_PASSAGE PROVIDED_
╭──
Green Party presidential nominee Jill Stein was charged this week with criminal trespass and criminal mischief after allegedly spray-painting a bulldozer with the words “I approve this message.” Security guards used dogs and pepper spray to attack protesters who contested the bulldozing of a burial site on Sept. 3, Democracy Now reported. Dozens of other people have been arrested since August, including the tribe’s chairman, for charges like disorderly conduct and trespassing during other altercations.”
– Huffington Post, Native Americans Dig In For ‘Long Haul’ At Camp Protesting Oil Pipeline.
╰──
_JOB A_
Can you extract everything in the pipeline protest passage from "Green Party presidential" down to "Protesting Oil Pipeline."?
_JOB B_
Answer these questions from the pipeline protest passage:
(i) What words was Jill Stein alleged to have spray-painted on a bulldozer?
(ii) What did security guards use to attack protesters on Sept. 3?
(iii) Which tribal official is named among those arrested since August?
_JOB C_
How would you sum up the pipeline protest passage in two sentences?
The items after this sentence stand apart from the text as separate material.

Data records
╭──
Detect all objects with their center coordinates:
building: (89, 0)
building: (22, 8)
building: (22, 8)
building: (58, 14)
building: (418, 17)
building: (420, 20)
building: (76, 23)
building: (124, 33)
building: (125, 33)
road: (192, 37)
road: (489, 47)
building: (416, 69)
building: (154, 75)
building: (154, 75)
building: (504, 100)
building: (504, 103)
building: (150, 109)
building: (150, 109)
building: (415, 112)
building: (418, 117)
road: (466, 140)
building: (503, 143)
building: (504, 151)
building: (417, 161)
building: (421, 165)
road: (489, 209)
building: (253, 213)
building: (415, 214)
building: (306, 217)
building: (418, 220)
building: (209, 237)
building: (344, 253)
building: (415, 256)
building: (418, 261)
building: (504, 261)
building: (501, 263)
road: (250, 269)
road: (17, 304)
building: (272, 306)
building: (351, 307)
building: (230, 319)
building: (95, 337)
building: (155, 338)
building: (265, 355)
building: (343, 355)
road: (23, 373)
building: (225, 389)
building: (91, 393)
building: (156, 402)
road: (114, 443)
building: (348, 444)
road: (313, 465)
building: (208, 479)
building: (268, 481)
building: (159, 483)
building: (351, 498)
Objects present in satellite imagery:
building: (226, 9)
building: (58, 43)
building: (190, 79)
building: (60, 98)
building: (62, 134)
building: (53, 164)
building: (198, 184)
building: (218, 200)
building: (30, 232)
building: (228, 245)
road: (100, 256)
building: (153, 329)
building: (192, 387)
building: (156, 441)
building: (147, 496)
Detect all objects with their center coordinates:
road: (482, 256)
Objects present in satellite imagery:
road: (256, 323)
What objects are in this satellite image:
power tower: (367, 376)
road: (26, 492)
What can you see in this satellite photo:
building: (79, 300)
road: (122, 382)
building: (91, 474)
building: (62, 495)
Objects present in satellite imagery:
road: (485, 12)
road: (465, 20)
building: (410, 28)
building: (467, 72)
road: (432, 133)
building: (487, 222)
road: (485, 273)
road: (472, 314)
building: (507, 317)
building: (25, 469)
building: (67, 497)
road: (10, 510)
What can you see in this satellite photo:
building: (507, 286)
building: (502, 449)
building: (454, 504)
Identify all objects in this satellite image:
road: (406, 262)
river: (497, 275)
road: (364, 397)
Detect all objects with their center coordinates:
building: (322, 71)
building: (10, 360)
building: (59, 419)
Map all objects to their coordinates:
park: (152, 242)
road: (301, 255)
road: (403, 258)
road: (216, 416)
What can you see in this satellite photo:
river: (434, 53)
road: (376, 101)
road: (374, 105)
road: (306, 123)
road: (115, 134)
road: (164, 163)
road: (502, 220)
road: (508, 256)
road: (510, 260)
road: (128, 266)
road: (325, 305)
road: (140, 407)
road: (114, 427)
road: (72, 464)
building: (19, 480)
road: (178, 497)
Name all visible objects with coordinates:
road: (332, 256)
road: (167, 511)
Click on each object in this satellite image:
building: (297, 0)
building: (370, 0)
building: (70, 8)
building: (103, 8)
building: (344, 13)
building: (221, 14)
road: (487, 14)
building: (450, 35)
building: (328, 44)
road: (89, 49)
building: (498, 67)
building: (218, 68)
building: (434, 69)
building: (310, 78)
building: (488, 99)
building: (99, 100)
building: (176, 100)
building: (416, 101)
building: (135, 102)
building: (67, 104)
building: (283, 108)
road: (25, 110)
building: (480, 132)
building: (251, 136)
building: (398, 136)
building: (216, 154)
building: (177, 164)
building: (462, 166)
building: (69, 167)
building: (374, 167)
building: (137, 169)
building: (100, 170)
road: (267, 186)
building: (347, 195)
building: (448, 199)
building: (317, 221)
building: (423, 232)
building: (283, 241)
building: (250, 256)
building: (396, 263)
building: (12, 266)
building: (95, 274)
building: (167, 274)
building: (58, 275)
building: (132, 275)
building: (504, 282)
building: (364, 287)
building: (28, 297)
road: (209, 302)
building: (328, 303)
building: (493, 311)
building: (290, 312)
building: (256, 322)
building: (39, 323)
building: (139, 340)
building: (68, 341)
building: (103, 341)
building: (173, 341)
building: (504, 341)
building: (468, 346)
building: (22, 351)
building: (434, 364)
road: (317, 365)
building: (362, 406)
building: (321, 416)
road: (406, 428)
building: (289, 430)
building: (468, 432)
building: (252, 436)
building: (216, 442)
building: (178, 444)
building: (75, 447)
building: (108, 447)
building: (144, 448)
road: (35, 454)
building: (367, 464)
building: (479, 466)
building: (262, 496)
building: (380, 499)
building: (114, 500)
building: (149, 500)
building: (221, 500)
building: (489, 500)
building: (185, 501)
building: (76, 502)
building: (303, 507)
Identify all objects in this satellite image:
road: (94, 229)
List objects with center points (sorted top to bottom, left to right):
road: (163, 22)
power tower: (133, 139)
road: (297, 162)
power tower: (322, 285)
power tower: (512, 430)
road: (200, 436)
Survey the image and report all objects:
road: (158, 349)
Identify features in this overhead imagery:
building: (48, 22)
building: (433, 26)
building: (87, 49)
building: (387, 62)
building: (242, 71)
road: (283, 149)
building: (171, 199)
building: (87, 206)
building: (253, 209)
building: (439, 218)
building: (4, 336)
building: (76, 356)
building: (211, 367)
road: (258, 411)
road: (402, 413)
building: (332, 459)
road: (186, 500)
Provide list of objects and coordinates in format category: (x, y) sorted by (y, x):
╰──
_TASK SOLUTION A_
Green Party presidential nominee Jill Stein was charged this week with criminal trespass and criminal mischief after allegedly spray-painting a bulldozer with the words “I approve this message.” Security guards used dogs and pepper spray to attack protesters who contested the bulldozing of a burial site on Sept. 3, Democracy Now reported. Dozens of other people have been arrested since August, including the tribe’s chairman, for charges like disorderly conduct and trespassing during other altercations.”
– Huffington Post, Native Americans Dig In For ‘Long Haul’ At Camp Protesting Oil Pipeline.

_TASK SOLUTION B_
(i) "I approve this message."
(ii) Dogs and pepper spray.
(iii) The tribe's chairman.

_TASK SOLUTION C_
Green Party presidential nominee Jill Stein was charged this week with criminal trespass and criminal mischief for allegedly spray-painting "I approve this message" on a bulldozer. Security guards used dogs and pepper spray to attack protesters contesting the bulldozing of a burial site on Sept. 3, and dozens of other people, including the tribe's chairman, have been arrested since August.